WHAT YOU NEED TO DO: Your task is to repeat the entries exactly from their first line through the line with "- Agregar participantes: Los", and to stop there.

[Items from a data source]
◆ ◆ ◆
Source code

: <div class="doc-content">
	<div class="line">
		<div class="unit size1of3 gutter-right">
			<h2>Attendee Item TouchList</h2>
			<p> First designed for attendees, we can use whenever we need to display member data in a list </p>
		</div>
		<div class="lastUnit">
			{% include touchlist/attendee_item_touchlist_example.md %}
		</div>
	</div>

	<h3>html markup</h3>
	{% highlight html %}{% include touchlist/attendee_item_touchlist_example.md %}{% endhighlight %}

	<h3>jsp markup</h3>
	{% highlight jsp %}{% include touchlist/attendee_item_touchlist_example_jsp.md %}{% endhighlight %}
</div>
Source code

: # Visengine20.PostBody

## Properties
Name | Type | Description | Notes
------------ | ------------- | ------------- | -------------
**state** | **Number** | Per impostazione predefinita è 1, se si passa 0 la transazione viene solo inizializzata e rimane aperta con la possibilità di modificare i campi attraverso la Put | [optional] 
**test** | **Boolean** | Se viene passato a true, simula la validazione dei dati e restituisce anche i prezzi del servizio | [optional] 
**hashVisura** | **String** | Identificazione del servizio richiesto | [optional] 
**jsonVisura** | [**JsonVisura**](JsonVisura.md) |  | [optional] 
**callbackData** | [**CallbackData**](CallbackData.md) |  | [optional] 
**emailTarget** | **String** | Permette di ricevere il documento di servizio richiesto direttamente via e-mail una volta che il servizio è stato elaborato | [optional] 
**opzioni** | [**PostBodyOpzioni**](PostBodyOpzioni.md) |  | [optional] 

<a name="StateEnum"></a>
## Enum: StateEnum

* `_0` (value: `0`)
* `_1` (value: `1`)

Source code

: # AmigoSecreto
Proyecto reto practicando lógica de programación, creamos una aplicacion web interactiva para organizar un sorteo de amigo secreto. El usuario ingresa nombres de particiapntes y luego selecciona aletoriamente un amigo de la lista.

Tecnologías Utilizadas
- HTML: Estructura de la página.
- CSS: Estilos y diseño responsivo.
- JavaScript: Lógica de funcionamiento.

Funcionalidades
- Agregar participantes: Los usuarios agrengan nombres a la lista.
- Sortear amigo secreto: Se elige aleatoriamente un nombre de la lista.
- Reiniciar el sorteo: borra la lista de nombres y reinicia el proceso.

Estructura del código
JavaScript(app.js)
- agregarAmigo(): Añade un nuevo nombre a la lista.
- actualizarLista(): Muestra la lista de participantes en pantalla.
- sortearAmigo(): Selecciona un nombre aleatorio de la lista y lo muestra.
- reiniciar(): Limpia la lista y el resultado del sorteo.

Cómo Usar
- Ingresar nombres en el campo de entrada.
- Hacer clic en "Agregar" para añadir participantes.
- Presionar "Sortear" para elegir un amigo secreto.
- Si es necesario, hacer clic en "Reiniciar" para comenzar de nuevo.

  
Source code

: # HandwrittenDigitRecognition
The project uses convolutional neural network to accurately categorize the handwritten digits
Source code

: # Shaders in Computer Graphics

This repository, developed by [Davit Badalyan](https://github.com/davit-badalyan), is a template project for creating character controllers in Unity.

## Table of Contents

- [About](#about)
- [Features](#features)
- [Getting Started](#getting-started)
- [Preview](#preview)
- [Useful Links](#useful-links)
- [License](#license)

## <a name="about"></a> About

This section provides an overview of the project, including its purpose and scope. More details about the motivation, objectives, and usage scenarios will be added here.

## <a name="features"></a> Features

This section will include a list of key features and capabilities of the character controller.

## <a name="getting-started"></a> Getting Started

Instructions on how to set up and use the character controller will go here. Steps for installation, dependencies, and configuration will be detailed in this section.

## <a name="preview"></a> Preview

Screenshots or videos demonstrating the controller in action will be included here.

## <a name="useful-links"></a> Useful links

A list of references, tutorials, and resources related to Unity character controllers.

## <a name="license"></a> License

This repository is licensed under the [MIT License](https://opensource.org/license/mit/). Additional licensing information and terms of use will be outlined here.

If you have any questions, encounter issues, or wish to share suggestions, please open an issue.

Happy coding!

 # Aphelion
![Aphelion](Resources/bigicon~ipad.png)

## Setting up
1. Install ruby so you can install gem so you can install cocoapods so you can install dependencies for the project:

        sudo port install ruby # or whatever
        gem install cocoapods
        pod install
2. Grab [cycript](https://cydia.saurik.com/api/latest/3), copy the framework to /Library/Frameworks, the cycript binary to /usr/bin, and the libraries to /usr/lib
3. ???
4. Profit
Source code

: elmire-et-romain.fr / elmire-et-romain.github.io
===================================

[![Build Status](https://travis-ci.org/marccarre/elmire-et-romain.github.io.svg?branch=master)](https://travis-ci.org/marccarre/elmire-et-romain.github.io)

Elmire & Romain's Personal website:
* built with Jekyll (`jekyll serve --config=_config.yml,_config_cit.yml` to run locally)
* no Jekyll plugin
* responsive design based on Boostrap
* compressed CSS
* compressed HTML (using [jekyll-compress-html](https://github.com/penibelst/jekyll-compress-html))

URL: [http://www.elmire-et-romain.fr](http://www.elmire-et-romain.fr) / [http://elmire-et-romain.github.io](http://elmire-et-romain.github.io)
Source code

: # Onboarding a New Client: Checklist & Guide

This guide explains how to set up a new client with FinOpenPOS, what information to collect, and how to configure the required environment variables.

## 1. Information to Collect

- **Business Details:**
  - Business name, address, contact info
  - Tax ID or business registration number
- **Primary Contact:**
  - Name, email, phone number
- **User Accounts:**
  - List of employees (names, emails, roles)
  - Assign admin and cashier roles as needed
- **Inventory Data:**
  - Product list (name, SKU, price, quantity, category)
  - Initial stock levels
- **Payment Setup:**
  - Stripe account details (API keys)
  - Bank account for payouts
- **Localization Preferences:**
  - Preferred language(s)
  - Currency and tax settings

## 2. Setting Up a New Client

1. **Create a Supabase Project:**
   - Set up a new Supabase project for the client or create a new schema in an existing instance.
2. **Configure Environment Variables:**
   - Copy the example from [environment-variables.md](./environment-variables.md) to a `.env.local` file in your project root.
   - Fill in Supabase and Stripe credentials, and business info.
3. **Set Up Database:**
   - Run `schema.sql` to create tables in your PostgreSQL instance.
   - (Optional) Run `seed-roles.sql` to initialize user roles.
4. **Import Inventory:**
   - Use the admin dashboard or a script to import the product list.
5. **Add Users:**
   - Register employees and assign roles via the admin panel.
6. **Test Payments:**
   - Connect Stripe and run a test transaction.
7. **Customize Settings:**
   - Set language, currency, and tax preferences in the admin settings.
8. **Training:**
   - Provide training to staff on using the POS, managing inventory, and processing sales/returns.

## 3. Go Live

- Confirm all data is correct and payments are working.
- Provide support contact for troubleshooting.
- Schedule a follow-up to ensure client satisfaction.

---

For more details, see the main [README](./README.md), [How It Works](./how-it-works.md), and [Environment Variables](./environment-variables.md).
◆ ◆ ◆
RESULT FOR THIS EXERCISE:
Source code

: <div class="doc-content">
	<div class="line">
		<div class="unit size1of3 gutter-right">
			<h2>Attendee Item TouchList</h2>
			<p> First designed for attendees, we can use whenever we need to display member data in a list </p>
		</div>
		<div class="lastUnit">
			{% include touchlist/attendee_item_touchlist_example.md %}
		</div>
	</div>

	<h3>html markup</h3>
	{% highlight html %}{% include touchlist/attendee_item_touchlist_example.md %}{% endhighlight %}

	<h3>jsp markup</h3>
	{% highlight jsp %}{% include touchlist/attendee_item_touchlist_example_jsp.md %}{% endhighlight %}
</div>
Source code

: # Visengine20.PostBody

## Properties
Name | Type | Description | Notes
------------ | ------------- | ------------- | -------------
**state** | **Number** | Per impostazione predefinita è 1, se si passa 0 la transazione viene solo inizializzata e rimane aperta con la possibilità di modificare i campi attraverso la Put | [optional] 
**test** | **Boolean** | Se viene passato a true, simula la validazione dei dati e restituisce anche i prezzi del servizio | [optional] 
**hashVisura** | **String** | Identificazione del servizio richiesto | [optional] 
**jsonVisura** | [**JsonVisura**](JsonVisura.md) |  | [optional] 
**callbackData** | [**CallbackData**](CallbackData.md) |  | [optional] 
**emailTarget** | **String** | Permette di ricevere il documento di servizio richiesto direttamente via e-mail una volta che il servizio è stato elaborato | [optional] 
**opzioni** | [**PostBodyOpzioni**](PostBodyOpzioni.md) |  | [optional] 

<a name="StateEnum"></a>
## Enum: StateEnum

* `_0` (value: `0`)
* `_1` (value: `1`)

Source code

: # AmigoSecreto
Proyecto reto practicando lógica de programación, creamos una aplicacion web interactiva para organizar un sorteo de amigo secreto. El usuario ingresa nombres de particiapntes y luego selecciona aletoriamente un amigo de la lista.

Tecnologías Utilizadas
- HTML: Estructura de la página.
- CSS: Estilos y diseño responsivo.
- JavaScript: Lógica de funcionamiento.

Funcionalidades
- Agregar participantes: Los usuarios agrengan nombres a la lista.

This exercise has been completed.